Déjà, le coup de frein économique est manifeste. Un moment attendue à plus de 2% en rythme annualisé, la croissance américaine pour le deuxième trimestre devrait finalement être plus proche de 1,5% (après +3,2% au premier trimestre et +2,9% en 2018). +1,41% selon le modèle de prévision Nowcast de l’antenne de New York de la Réserve fédérale. +1,3% à en croire le modèle GDPNow de Fed d’Atlanta. Ces prévisions intègrent les derniers indicateurs économiques publiés aux Etats-Unis, et notamment les ventes au détail et la production industrielle pour avril, ressorties en dessous des attentes, et la chute brutale de l’activité dans le secteur privé (l’indice PMI Markit est tombé à 50,9 en mai, manquant de peu de tomber en zone de contraction, c’est-à-dire en dessous de 50).

La Fed à la rescousse

Pour le second semestre, les économistes sont nombreux à avoir revu fortement à la baisse leurs projections de croissance. Chez JP Morgan, la plus grosse banque du monde, ils la voient désormais tomber à 1%, contre 2,25% précédemment. Leur patron, Jamie Dimon, disait pourtant, lors de la publication des comptes trimestriels de la banque, en avril, que le cycle de croissance, déjà vieux de dix ans, pouvait « durer des années. […] L’Australie connaît une croissance depuis vingt-huit ans. » Lui ne s’attend pas à une récession « dans les années à venir » vu « la bonne forme du consommateur », « les gens [qui] retournent au travail », « la confiance des entreprises élevée. »

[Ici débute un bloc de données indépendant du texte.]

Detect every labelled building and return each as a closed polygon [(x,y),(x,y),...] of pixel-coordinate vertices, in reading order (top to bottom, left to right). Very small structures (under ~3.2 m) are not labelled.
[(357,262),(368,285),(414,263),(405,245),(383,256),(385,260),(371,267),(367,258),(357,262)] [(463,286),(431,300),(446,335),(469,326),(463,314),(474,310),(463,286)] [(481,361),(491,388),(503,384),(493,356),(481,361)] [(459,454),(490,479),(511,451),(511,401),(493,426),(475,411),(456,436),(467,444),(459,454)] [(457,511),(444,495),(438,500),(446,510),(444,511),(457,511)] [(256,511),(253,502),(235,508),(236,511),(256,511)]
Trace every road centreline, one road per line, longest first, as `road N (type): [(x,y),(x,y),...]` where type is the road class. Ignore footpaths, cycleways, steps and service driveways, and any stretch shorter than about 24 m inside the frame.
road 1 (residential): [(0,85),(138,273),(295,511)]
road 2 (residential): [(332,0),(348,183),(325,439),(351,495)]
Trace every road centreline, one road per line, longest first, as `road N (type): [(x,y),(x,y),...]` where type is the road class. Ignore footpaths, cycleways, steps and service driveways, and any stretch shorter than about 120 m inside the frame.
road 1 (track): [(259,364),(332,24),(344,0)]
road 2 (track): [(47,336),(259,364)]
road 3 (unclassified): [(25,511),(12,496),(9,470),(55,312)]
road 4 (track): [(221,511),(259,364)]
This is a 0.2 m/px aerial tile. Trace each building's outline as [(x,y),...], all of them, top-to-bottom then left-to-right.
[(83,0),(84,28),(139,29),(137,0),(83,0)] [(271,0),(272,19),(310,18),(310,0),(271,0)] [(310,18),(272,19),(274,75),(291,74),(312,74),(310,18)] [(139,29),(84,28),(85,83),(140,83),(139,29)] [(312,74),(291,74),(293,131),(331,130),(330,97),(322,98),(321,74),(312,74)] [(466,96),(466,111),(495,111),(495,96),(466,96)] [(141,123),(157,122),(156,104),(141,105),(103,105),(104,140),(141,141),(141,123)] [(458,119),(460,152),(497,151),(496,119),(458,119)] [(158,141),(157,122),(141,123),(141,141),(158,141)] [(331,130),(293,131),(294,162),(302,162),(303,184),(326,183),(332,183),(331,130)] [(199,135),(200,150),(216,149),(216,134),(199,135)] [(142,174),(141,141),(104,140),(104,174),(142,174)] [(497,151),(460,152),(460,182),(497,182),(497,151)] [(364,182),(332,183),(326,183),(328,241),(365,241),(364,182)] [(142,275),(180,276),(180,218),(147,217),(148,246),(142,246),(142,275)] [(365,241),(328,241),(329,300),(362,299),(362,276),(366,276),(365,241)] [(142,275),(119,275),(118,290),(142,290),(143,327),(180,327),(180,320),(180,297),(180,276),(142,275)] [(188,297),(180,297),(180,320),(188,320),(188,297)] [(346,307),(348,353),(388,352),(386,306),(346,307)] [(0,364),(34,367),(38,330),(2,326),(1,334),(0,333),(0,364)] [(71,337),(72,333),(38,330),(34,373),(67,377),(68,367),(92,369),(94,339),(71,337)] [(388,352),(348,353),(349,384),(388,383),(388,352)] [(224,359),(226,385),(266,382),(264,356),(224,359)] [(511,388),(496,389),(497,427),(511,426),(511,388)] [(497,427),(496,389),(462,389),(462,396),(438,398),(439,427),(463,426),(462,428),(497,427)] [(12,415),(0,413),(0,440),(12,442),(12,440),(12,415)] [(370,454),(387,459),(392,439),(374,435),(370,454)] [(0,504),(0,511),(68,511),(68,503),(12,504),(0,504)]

Chez Morgan Stanley, on projette que le PIB des Etats-Unis ne progressera que de 0,6% au second semestre. Le responsable des investissements de la banque, Mike Wilson, va même plus loin en disant que la première économie mondiale est « sous surveillance de récession. » « Les récents indicateurs suggèrent que l’économie et les bénéfices des entreprises sont plus à risque que ce que la plupart des investisseurs ne le pensent. » Par exemple, les chiffres du PMI de mai montrent que le ralentissement de l’activité a été « notable » dans les services, une source importante d’emplois (dans la santé notamment). Mais, pour lui, la croissance américaine montrait des signes de faiblesse bien avant que le conflit avec la Chine ne s’envenime. Juste retour de manivelle. La faute à Donald Trump qui, avec sa relance budgétaire, a provoqué l’an dernier une surchauffe économique (hausse des coûts de la main d’œuvre, stocks excessifs, trop d’investissement). Ce qui expliquerait pourquoi la courbe des taux, corrigée de l’interventionnisme de la Fed, s’est inversée en fin d’année dernière. « Aussi, quelle que soit l’issue de la guerre commerciale, le ralentissement de l’économie américaine et les risques de récession sont bien là. »

Au vu des risques qui pèsent sur la croissance, la Bourse s’attend à ce que la Fed annonce, fin septembre, le relâchement de son taux d’intérêt directeur, dans la fourchette de 2%-2,25%. Les investisseurs tablent aussi sur deux nouvelles baisses, d’un quart de point chacune, l’année prochaine. Voilà qui explique pourquoi, sur le marché obligataire, tous les taux d’emprunt de deux à dix ans sont aujourd’hui inférieurs au taux actuel de la banque centrale (2,25-2,5%).